Sayfalar

19 Eylül 2017 Salı

Zamandan Geçerken

Merhaba;
      Zamanın nasıl geçtiğini çoğu zaman fark edemiyoruz. O kadar uzun zaman olmuş ki buraya yazmayalı, neredeyse ben bile unutacaktım. Aslında her zaman söylediğim gibi zaman geçmiyor, biz zamanın içinden geçiyoruz sadece. Bazen öyle hızlı geçiyoruz ki farkına bile varmıyoruz ne kadar uzağa nasıl gittiğimizi.
      Çoğu an düşünüyorum da çocuklar olmasaydı nasıl anlayacaktık hangi zamanda olduğumuzu? Ben sanırım hiç anlamayacaktım. Bir şeyler anlatırken bile zaman birimim oğlum 😊 Mesela oğlum üç yaşındayken böyle bir şey olmuştu, beş yaşındayken şuraya gitmiştik, sekiz yaşındaydı şu olduğunda gibi…  Bazen de en son küçük yaşlarındayken görüp, yüzünü hep öyle hatırladığımız bir çocuğun, bir müddet sonra bambaşka bir adam ya da kadın olduğunu gördüğümüzde ki şaşkınlığımız da bu yüzdendir. “Ne zaman büyüdü?
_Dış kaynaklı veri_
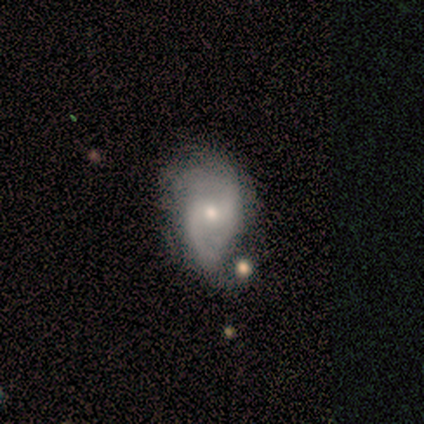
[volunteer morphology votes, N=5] type=featured or disk (100%); edge-on=no (100%); bar=no (80%); spiral arms=yes (100%); winding=medium (40%, tied with loose); arm count=2 (100%); bulge=moderate (40%, tied with small); merging=none (60%).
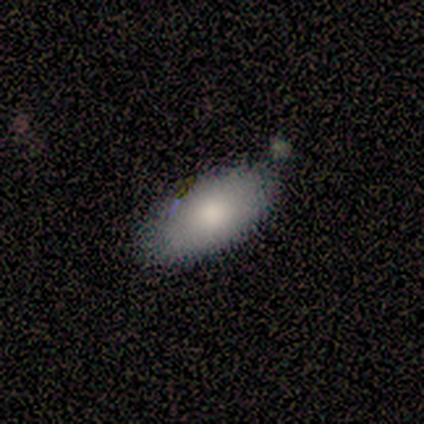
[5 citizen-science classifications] Smooth or featured? smooth (80%)
How rounded? in between (75%)
Merging? none (80%)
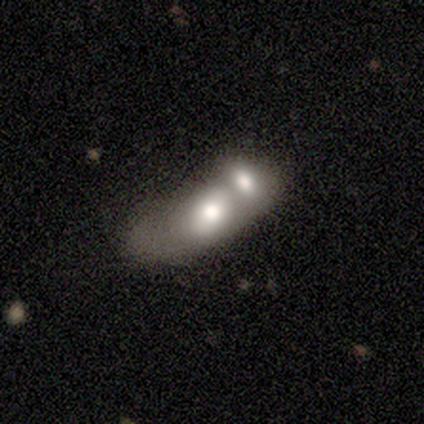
Smooth or featured? 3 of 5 (60%) said featured or disk. Edge-on disk? 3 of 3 (100%) said no. Bar? 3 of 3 (100%) said no. Spiral arms? 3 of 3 (100%) said no. Bulge size? 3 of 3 (100%) said moderate. Merging? 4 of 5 (80%) said merger.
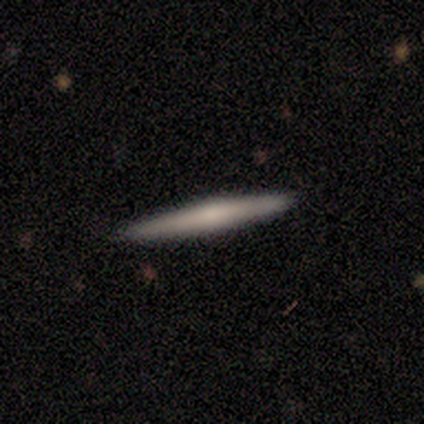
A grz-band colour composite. It shows a featured or disk galaxy (52%) viewed edge-on (95%) with a rounded central bulge (60%). Merging: none (90%).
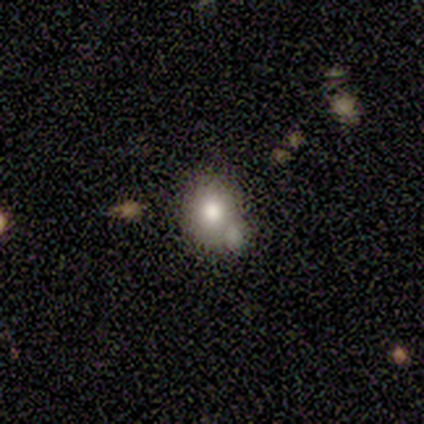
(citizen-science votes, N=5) A smooth galaxy with no disk features (80%) that is round (50%, tied with in between). Merging: minor disturbance (60%).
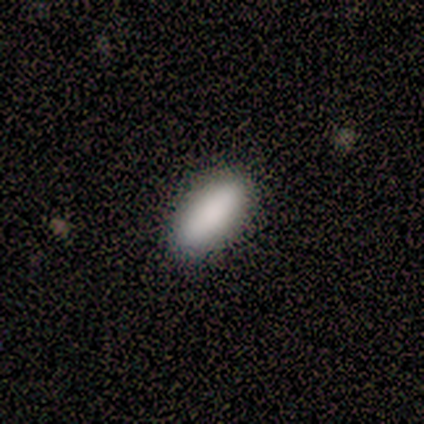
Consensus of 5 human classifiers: A smooth galaxy with no disk features (80%) that is in between round and cigar-shaped (75%). Merging: none (50%).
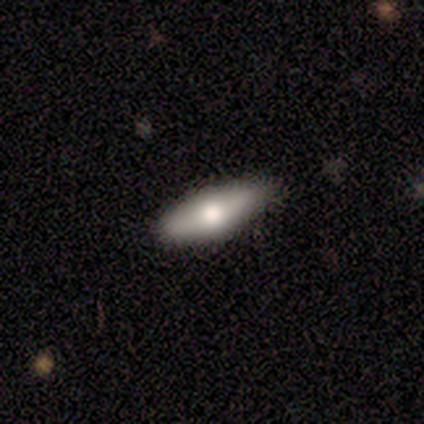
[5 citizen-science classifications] This appears to be a smooth galaxy with no disk features (80%) that is in between round and cigar-shaped (75%). Merging: none (100%).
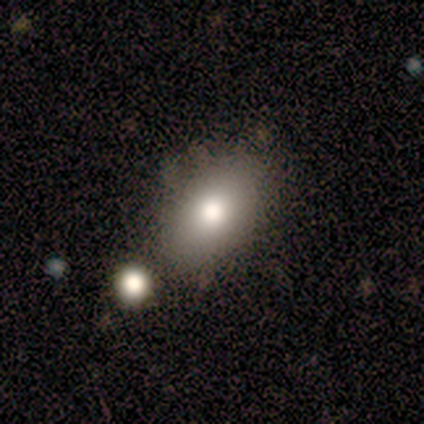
smooth-or-featured: smooth: 91% | featured or disk: 9% | star or artifact: 0%
  how-rounded: in between: 80% | round: 20% | cigar-shaped: 0%
  merging: none: 73% | minor disturbance: 18% | merger: 9% | major disturbance: 0%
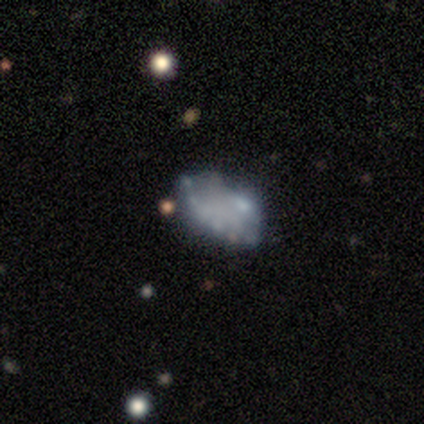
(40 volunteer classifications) A featured or disk galaxy (57%) with no bar (100%), no spiral arms (91%) and no central bulge (83%). Merging: none (42%).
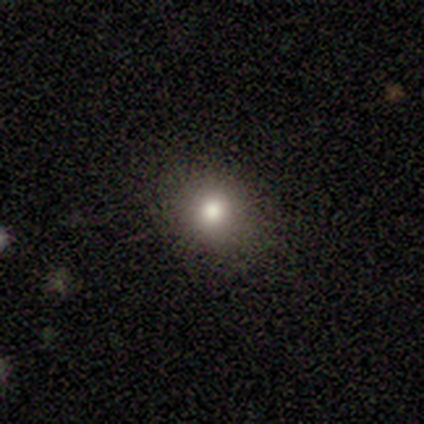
A smooth galaxy with no disk features (80%) that is round (100%). Merging: none (80%).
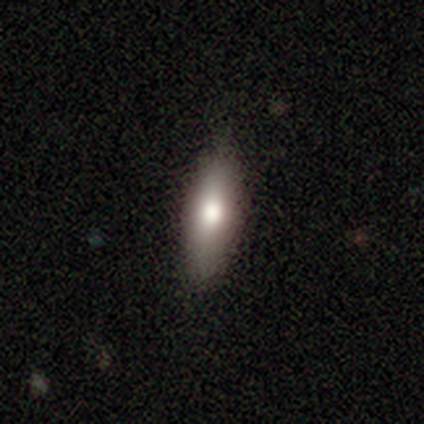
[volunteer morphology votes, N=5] This appears to be a smooth galaxy with no disk features (60%) that is cigar-shaped (67%). Merging: none (75%).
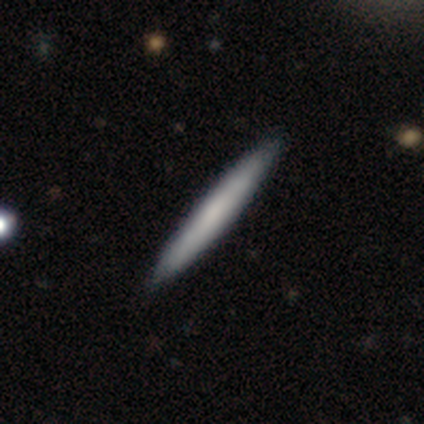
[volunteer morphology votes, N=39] A smooth galaxy with no disk features (69%) that is cigar-shaped (89%).

Vote fractions:
- Smooth or featured? smooth: 69% / featured or disk: 31% / star or artifact: 0%
- How rounded? cigar-shaped: 89% / in between: 7% / round: 4%
- Merging? none: 77% / major disturbance: 3% / merger: 3% / minor disturbance: 0%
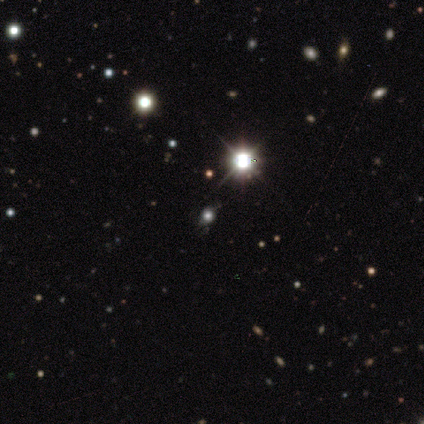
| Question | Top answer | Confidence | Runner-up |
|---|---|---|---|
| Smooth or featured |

Daha küçük bir çocuktu, şimdiyse kendi çocukları var” diye hayrete düşeriz. Bir zamanlar bizim de ağlayan bir bebek, küçük bir çocuk olduğumuzu unuturuz. Eski bebeklik resimlerine bakıp da hiç kimse “Vay be zaman nasıl geçmiş, daha dün bebektim” demez. Çünkü biz kendimizi her gün görüyoruz ve alışıyoruz, değişimleri fark edemiyoruz. Oysa uzun süre sonra gördüğümüz o büyümüş, artık yetişkin olmuş çocukları bir kez daha gördüğümüzde şaşırıyoruz.
      Az önce de söylediğim gibi benim zaman birimim oğlum. Eminim birçok anne için de durum böyledir. Geçmişimi düşündüğümde gözümde canlanan en güzel anılar hep oğlumla birlikte olanlar. En mutlu olduğum anları düşündüğümde onun parlayan gözleri, içten gülümseyişi, birlikte Sezercik filmi izleyip ağlaşıp sarılışlarımız, ablasıyla birlikte üçümüzün müziği açıp çılgınlar gibi dans edişlerimiz, yüzlerimizi komik şekillerde boyayıp yüzlerce fotoğraf çekmemiz…. Geliyor aklıma. Oğlumdan önce ben yoktum, bir geçmişim yoktu gibi. Onun doğduğu gün bende doğmuşum gibi.
      O günleri özlüyorum… Abla kardeş nasıl güzel çocuklardı, nasıl eğlenirdik birlikte. En kötü, en hasta zamanlarım da bile beni güldürmeyi mutlaka başarırlardı. Yeniden ayağa kalkar ve her şeyi yapabilecek gücü bulurdum kendimde. Şimdi tüm o güzel anıları düşünüyorum da “Ne zaman o lüle saçlı ablasının can parçası bir oğlu oldu? Ne zaman o parlayan gözleriyle bana bakan çocuk, şimdi yetişkin, üniversiteyi bitirmesine az kalan bir genç adam oldu?
      Kendi doğrularımız, ya da annelerimizin yanlışlarıyla büyütürüz çocuklarımızı. Bazılarımız kendi annelerinin yaptığını yaparak bazılarımızda onların yaptıklarının tam tersini yaparak. Oysa uzun zaman geçmedikçe anlayamayız asla doğru mu yoksa yanlış mı yaptığımızı.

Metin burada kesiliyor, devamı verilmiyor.